Suicide continues to penetrate our comfortable bubble of everyday life. It affects all classes and cultures. Watching suicide take the lives of so many is disheartening. Suicide claimed the life of a family friend in the spring, Robin Williams in the summer and countless others over the course of my lifetime alone. Suicide has always been a hard subject for me. On the one hand, my heart instantly feels for the victim. I consider how deeply they must have been suffering to do that to themselves; an act so against our instincts. But then I feel angry. I feel angry at the victim because of the hurt they left behind. When my family friend committed suicide, one mentally ill person died and left three mentally ill family members in their wake. I think of how cruel it is to leave all that mess behind you. But then I go back to empathizing with the victim and feeling guilty for trying to moralize their pain. I become stuck in a cycle of sympathy and anger, unsure which emotion is more appropriate.

We should address the fact that people who commit suicide are mentally ill. They are suffering, likely from depression, and feel so worthless that suicide is the only option. For this reason, I find it hard to condemn those who commit suicide. First and foremost, these people need our support. That is why events like World Suicide Prevention Day are so important. Showing people that we value them can truly mean a lot. I recognize that suicide can seem selfish. But to define it as an act of pure selfishness is a gross oversimplification of a complex issue. Those contemplating suicide are sometimes unable to comprehend the fact that their loved ones would suffer. They are too lost in their own mental states. So, instead of debating how selfish it is to kill oneself in a world of suffering, it is more productive to try and help those contemplating suicide.

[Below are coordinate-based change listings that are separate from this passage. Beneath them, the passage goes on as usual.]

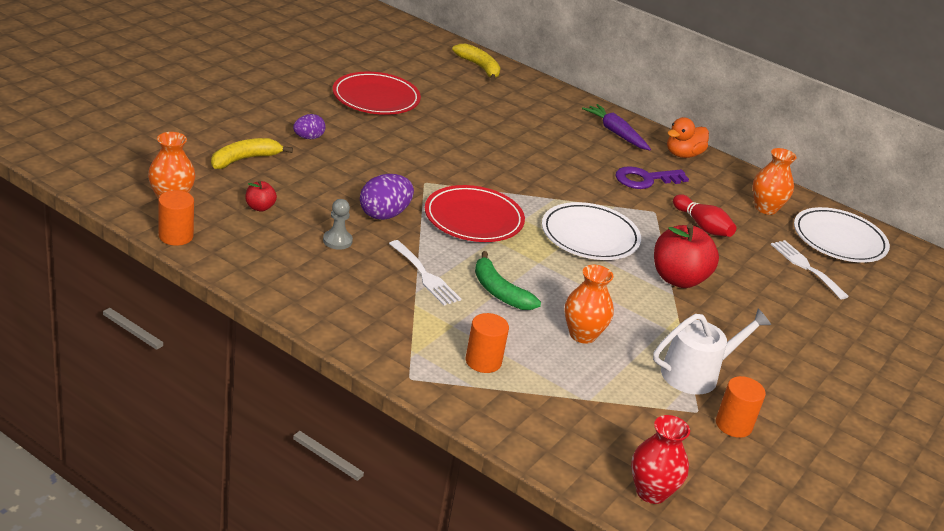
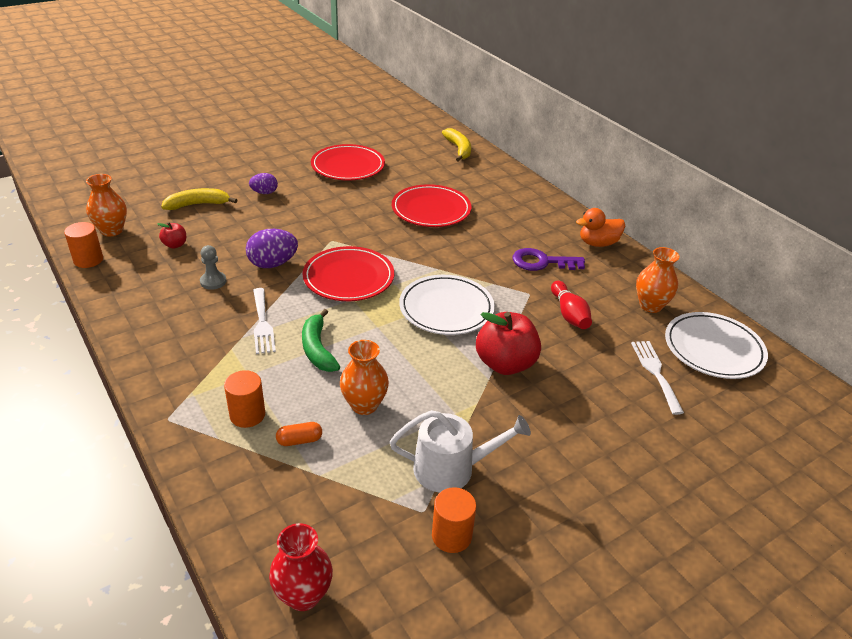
camera: 25 degrees right, 5 degrees up
purple carrot [582,104,651,150] -> none
none -> orange capsule [276,422,322,446]
none -> red plate [392,184,472,227]

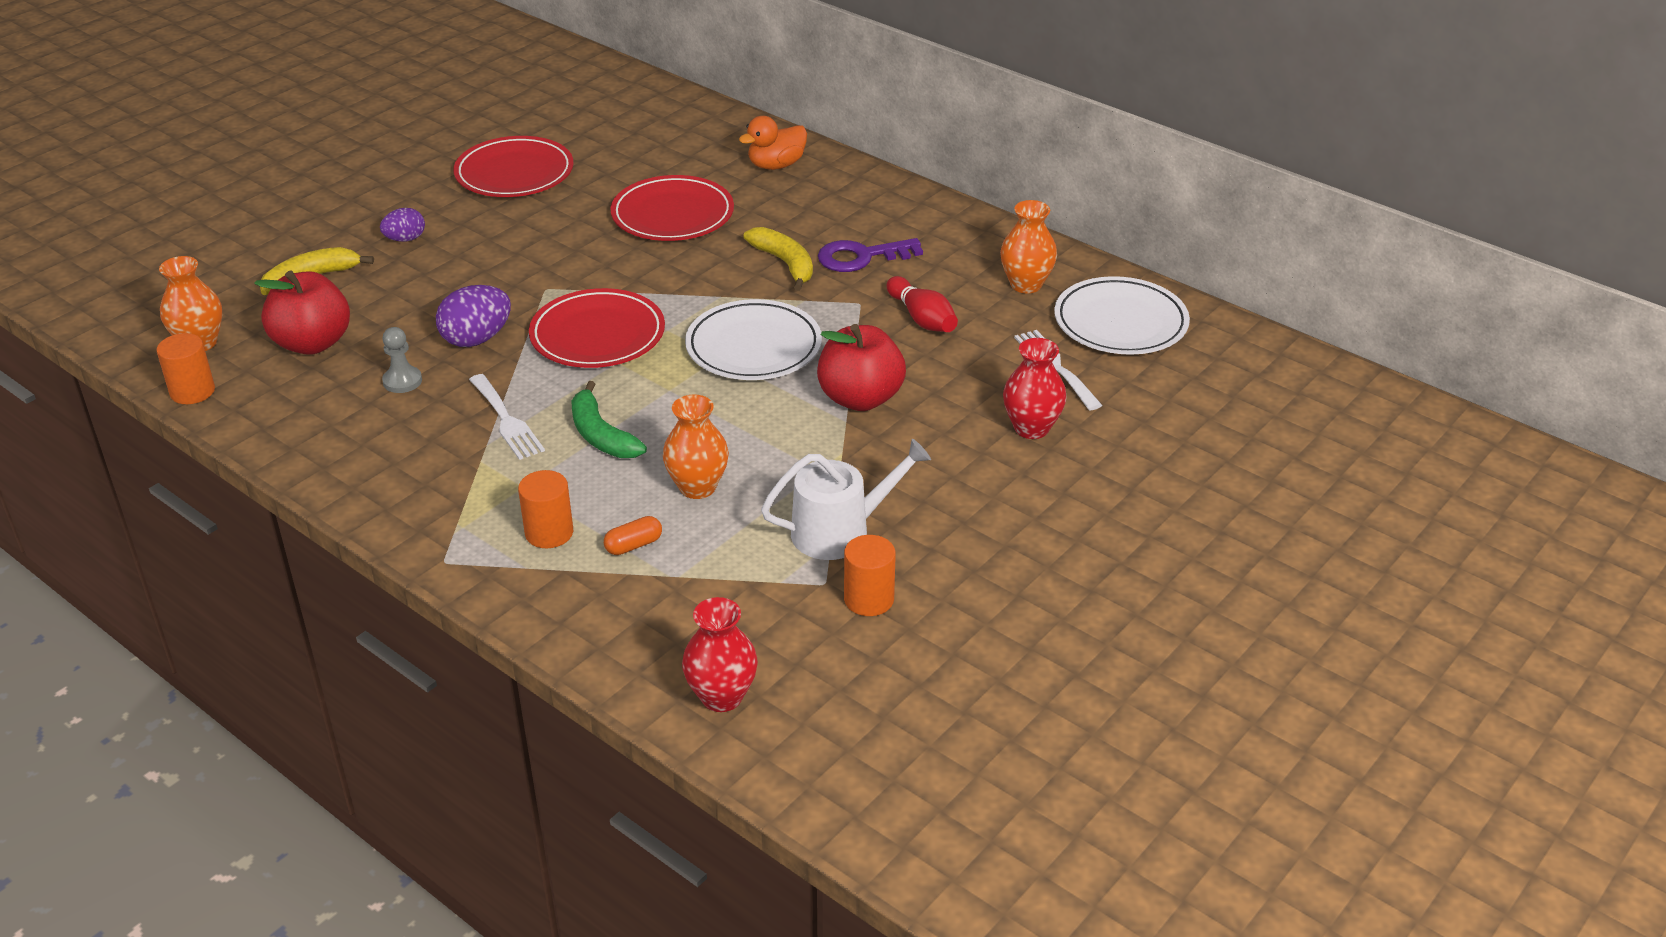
camera: 15 degrees left, 0 degrees up
red apple [157,222,186,248] -> red apple [254,270,350,355], size x2.09
yellow banana [442,128,471,162] -> yellow banana moved to [743,227,813,291]
orange duck [576,208,625,247] -> orange duck moved to [739,116,807,170]
none -> red vase [1003,338,1067,439]

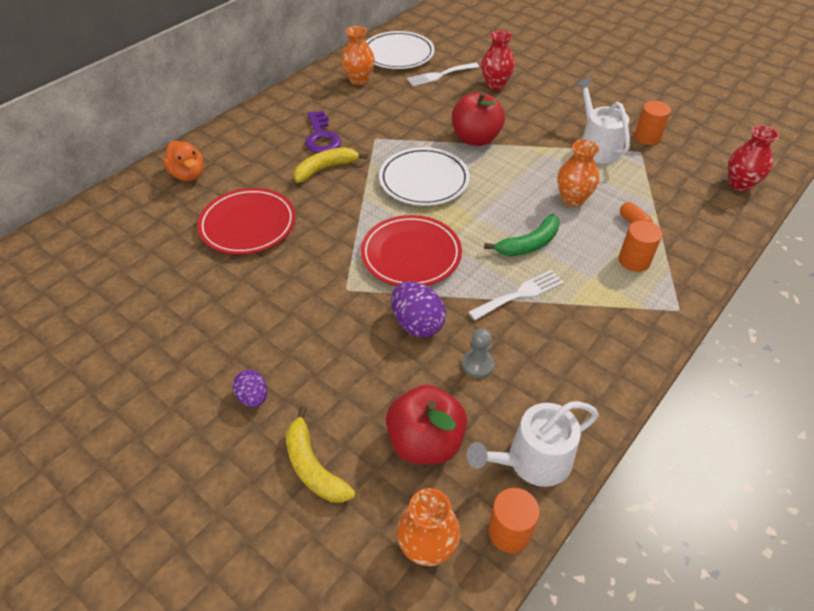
camera: 90 degrees left, 10 degrees up
red plate [453,136,573,197] -> none
red bowling pin [887,276,958,332] -> none
none -> white watering can [467,401,599,487]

We can help prevent suicide by making a conscious effort to be there for the people in our lives. Do not neglect those you are close to; ask them if they’re OK. Let them know that you are there for them in whatever way they need you to be. Even if they push you away, knowing that you care could make a big difference in how they perceive themselves and the world around them. When interacting with strangers, make an effort to be genuinely kind, smile at people and say hello. Small acts of kindness can be monumental for somebody who feels the world is against them.

Although we can talk at length about how to help others contemplating suicide, the hardest person to help is ourself. Try to appreciate little things. Anyone is susceptible to depression and, to go back to Robin Williams, it can be surprising who is willing to take their own life. Look at the world around us and the beauty it offers. Part of happiness can come from within. It is not easy to escape from our own toxic thoughts but we can try to prevent these thoughts from occurring. If you have pain, don’t hide it. Speak to someone about it, channel it into something creative or spend time on yourself. Whatever you do, remember that someone in your life thinks the world of you.